“You disbelieve me.”

“I have no right to do so: but are you not ambitious? And is not ambition full of anxiety, care,—mortification at defeat, disappointment in success? Does not the very word ambition—that is, a desire to be something you are not—prove you discontented with what you are?”

“You speak of a vulgar ambition,” said Radclyffe.

“Most august sage!—and what species of ambition is yours?”

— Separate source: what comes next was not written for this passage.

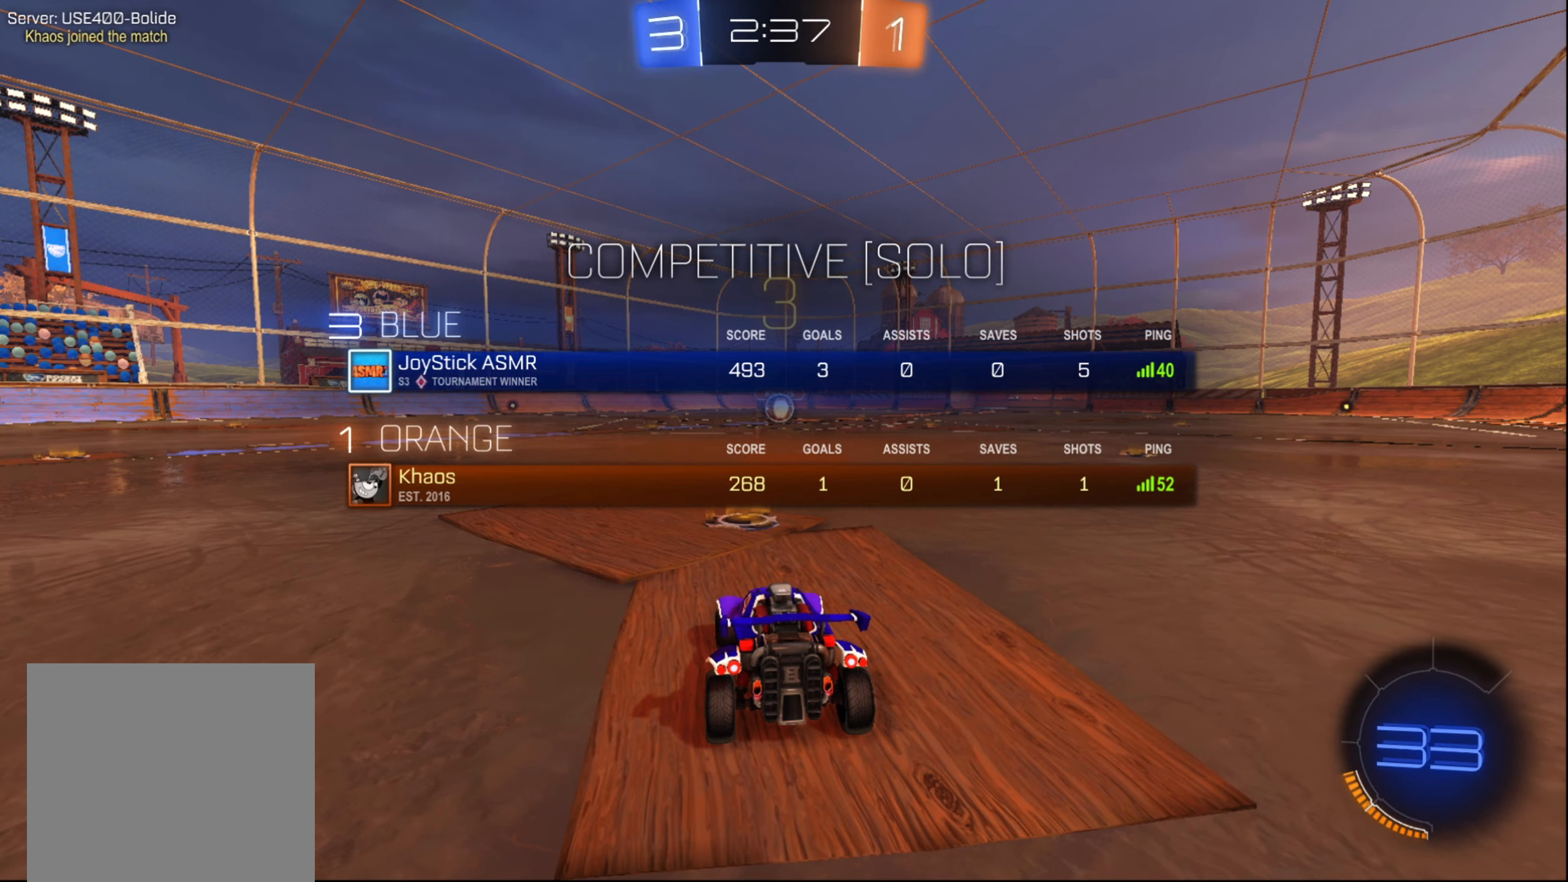
{"buttons": ["L1", "R2"], "left_stick": "right", "right_stick": "center", "events": [[116, "left_stick", "right"], [266, "R2", "down"]]}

“Not that which you describe. You speak of the ambition for self; my ambition is singular—it is the ambition for others. Some years ago I chanced to form an object in what I considered the welfare of my race. You smile. Nay, I boast no virtue in my dreams; but philanthropy was my hobby, as statues may be yours. To effect this object, I see great changes are necessary: I desire, I work for these great changes. I am not blind, in the meanwhile, to glory. I desire, on the contrary, to obtain it! But it would only please me if it came from certain sources. I want to feel that I may realise what I attempt; and wish for that glory that comes from the permanent gratitude of my species, not that which springs from the momentary applause. Now, I am vain, very vain: vanity was, some years ago, the strongest characteristic of my nature. I do not pretend to conquer the weakness, but to turn it towards my purposes. I am vain enough to wish to shine, but the light must come from deeds I think really worthy.”

“Well, well!” said Godolphin, a little interested in spite of himself: “but ambition of one sort resembles ambition of another, inasmuch as it involves perpetual harassment and humiliations.”

“Not so,” answered Radclyffe;—“because when a man is striving for what he fancies a laudable object, the goodness of his intentions comforts him for a failure in success, whereas your selfishly ambitious man has no consolation in his defeats; he is humbled by the external world, and has no inner world to apply to for consolation.”

“Oh, man!” said Godolphin, almost bitterly, “how dost thou eternally deceive thyself! Here is the thirst for power, and it calls itself the love of mankind!”

“Believe me,” said Radclyffe, so earnestly, and with so deep a meaning in his grave, bright eye, that Godolphin was staggered from his scepticism;—“believe me, they may be distinct passions, and yet can be united.”